O princípio básico é decidir no menor tempo possível, mesmo que com falhas num primeiro momento. Abrir mão da perfeição tem levado a mudanças viscerais. Hoje todas as aprovações devem passar no máximo por três pessoas — antes alguns casos exigiam até 12 assinaturas.

Até 2014, a operação brasileira não tinha autonomia nem mesmo para estabelecer preços dos projetos da área de óleo e gás sem pedir a bênção da matriz. Agora, 95% das decisões são tomadas aqui. A nova lógica também se aplica a novos projetos. Um deles tinha como meta aumentar as vendas no mercado chileno.

Nos velhos tempos, o primeiro passo seria a elaboração de um estudo completo sobre o país. Na nova fase, uma equipe começou a testar hipóteses na prática. Resultado: em vez dos oito meses em geral dedicados a esse tipo de trabalho, foram gastos apenas dois — e, mais importante, o resultado esperado foi atingido.

“Mudamos totalmente nossa maneira de tomar decisões”, disse a ­EXAME Viv Goldstein, diretora global de aceleração da inovação da GE. Uma das medidas mais recentes é simplificar a complicada estrutura comercial. Hoje boa parte dos clientes que compram produtos de mais de uma área de negócios da companhia tem de falar com pessoas diferentes.

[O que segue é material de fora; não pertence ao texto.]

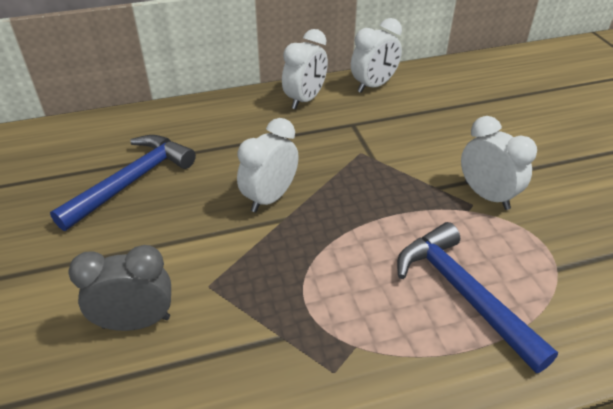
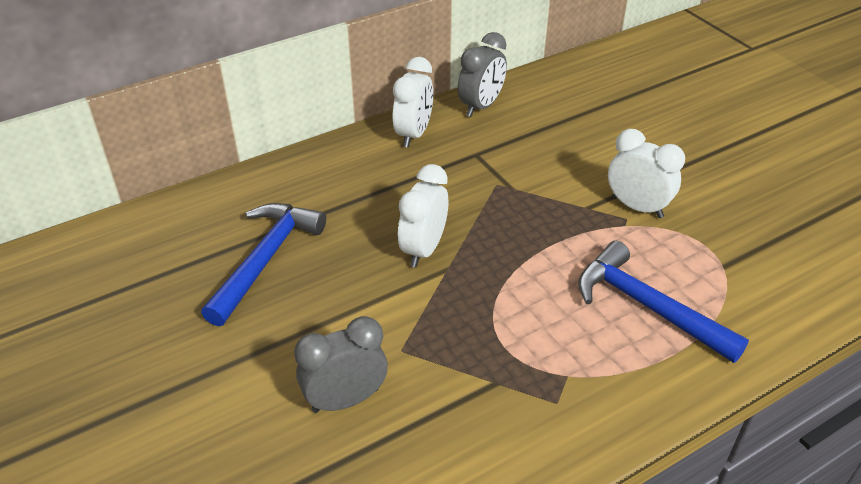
camera: 15 degrees left, 0 degrees up
(373, 86) = (481, 106): white clock -> grey clock

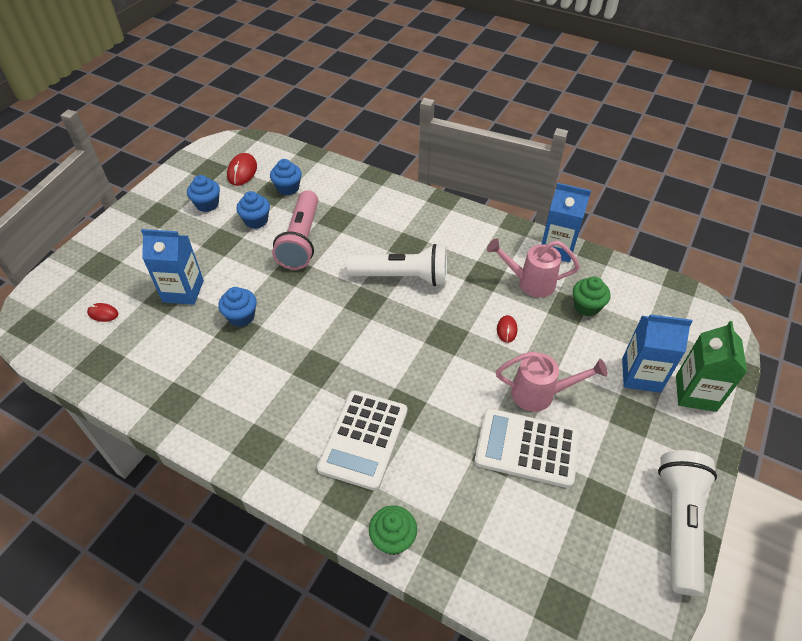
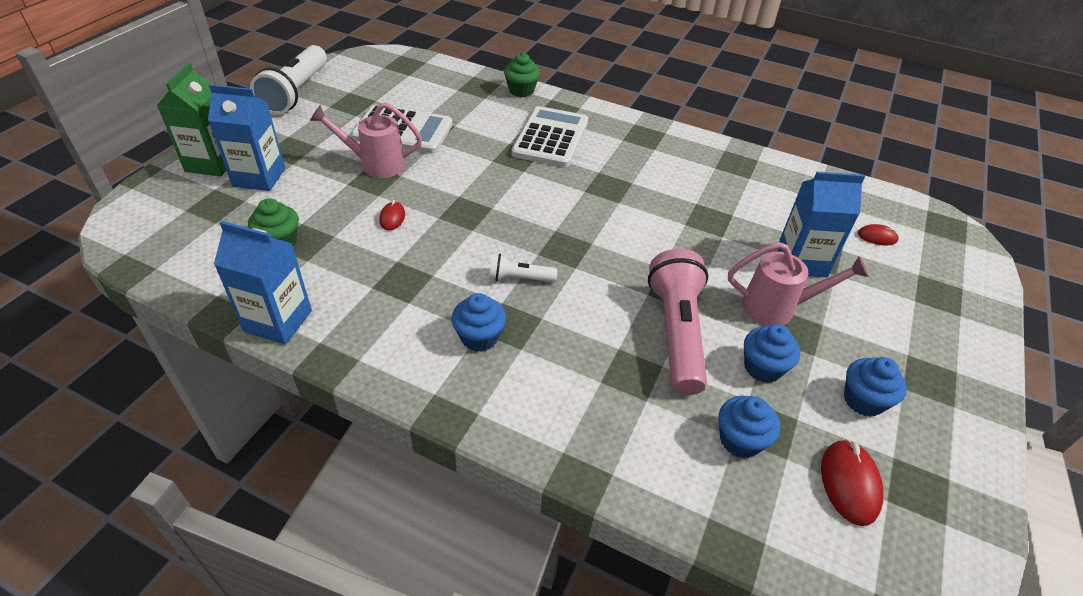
camera: 175 degrees right, 5 degrees down
(241, 316) = (712, 233): blue cupcake -> blue cupcake (479, 337)
(402, 277) = (519, 278): white flashlight -> white flashlight, size x0.49
(529, 282) = (342, 271): pink watering can -> pink watering can (778, 308)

Apenas para grandes contas, o atendimento passou a ser unificado. “Antes cada vendedor só pensava em sua meta, e não exatamente nas necessidades do cliente”, diz Marcos Costa, responsável pela área de contas estratégicas para a América Latina, criada em 2015. Com os resultados anunciados pela matriz, a transformação até agora parece estar valendo a pena.

Os custos administrativos caíram de 18,5% das vendas, em 2011, para 13%, em 2015. Desde que a unidade global de óleo e gás da GE passou a usar esses princípios, o ciclo de lançamento de novos produtos ficou 45% mais ágil e a satisfação dos clientes aumentou 75%.

00Os próprios executivos da GE afirmam que ainda há muito a fazer. A busca pela simplificação de um gigante dessas proporções é virtualmente infinita. Só é possível ter certeza do ritmo ideal dessa jornada — e ele é rápido, muito rápido.